Apoyar la cabeza en la mesita abatible
¿Alguna vez te has quedado dormido con la cabeza sobre la mesita del asiento de delante durante un vuelo largo? Es comprensible: el cansancio puede con todo. Pero esa mesita no está diseñada para soportar el peso de una cabeza humana.
Las bisagras y los mecanismos de plástico que la sostienen son delicados y se deterioran con la presión repetida. Con el tiempo, se doblan, se aflojan o directamente se rompen. Si necesitas dormir, usa una almohada de viaje para el cuello y recuéstate hacia atrás. Así descansas tú y la mesita queda intacta para el siguiente pasajero.
Invadir el pasillo sin querer
En los estrechos espacios entre asientos, todos buscamos la postura más cómoda. Y muchas veces, sin darnos cuenta, mientras dormimos dejamos que una pierna, un brazo o el hombro se cuelen hacia el pasillo central.

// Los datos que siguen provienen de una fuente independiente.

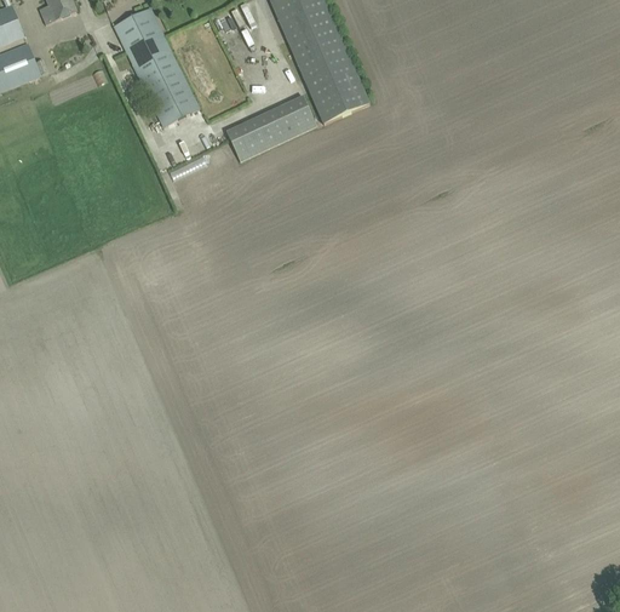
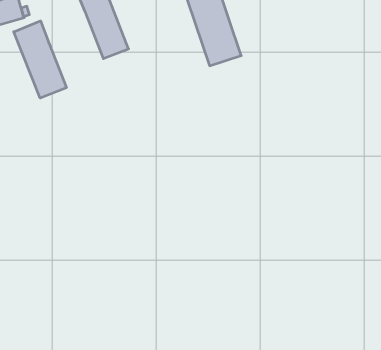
building: none -> [14,21,66,98]
building: [225,95,315,160] -> none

Ese pasillo es la única vía de circulación del avión, y el personal de cabina necesita moverse por él constantemente, a menudo empujando carros pesados. Una pierna estirada o un cuerpo ladeado no solo entorpece el servicio, sino que representa un riesgo real de tropiezo, especialmente cuando la cabina está a oscuras. Un truco sencillo: intenta mantener las piernas dentro del espacio de tu propio asiento y usa un pañuelo o manta para acomodarte sin desparramarte.
Levantarse justo cuando empieza el servicio de bebidas
El servicio a bordo no es improvisado: es una coreografía milimétrica. Las azafatas coordinan la salida de los carros al mismo tiempo, desde distintos puntos del avión, con una sincronización precisa. Cuando alguien decide en ese momento exacto levantarse para ir al baño o rebuscar en el compartimento superior, todo el sistema se detiene.
El carro tiene que retroceder, se pierde el ritmo y los pasajeros de los asientos traseros esperan mucho más de lo necesario. Si aprendes a detectar las señales de que el servicio está a punto de comenzar, y resuelves tus necesidades antes de que arranque, les harás un favor enorme. A ellas y a todos los que van detrás de ti.
Quedarse de pie junto al área de descanso de la tripulación
Después de horas sentado, es lógico querer estirar las piernas. Y la zona junto a los baños parece el lugar perfecto para moverse un poco. El problema es que ese rincón suele ser el único espacio de descanso que tienen las azafatas durante todo el vuelo.
Imagina intentar tomarte un descanso de diez minutos, con tu comida en la mano, mientras un grupo de pasajeros charla a tu lado y te observa. No es fácil.
Si puedes, comprueba desde tu asiento si el baño está libre mirando el indicador luminoso. Así evitas hacer cola innecesaria y respetas el espacio mínimo que necesita la tripulación para recuperarse.
Levantarse antes de que el avión se detenga por completo
En cuanto las ruedas tocan la pista, muchos pasajeros se ponen en pie de inmediato, abren el compartimento superior y empiezan a prepararse para salir. Parece inofensivo, pero mientras el avión sigue rodando, es un riesgo real para ti y para quienes te rodean.
Las azafatas están obligadas a pedirte que vuelvas a sentarte, y es una situación que les resulta tan incómoda como a ti.
Piensa en esos dos o tres minutos finales como una pequeña pausa de transición: revisa el móvil, respira, y espera a que se apague la señal del cinturón de seguridad. De todas formas, no podrás salir antes que los demás. Esa pequeña muestra de paciencia marca la diferencia para toda la tripulación.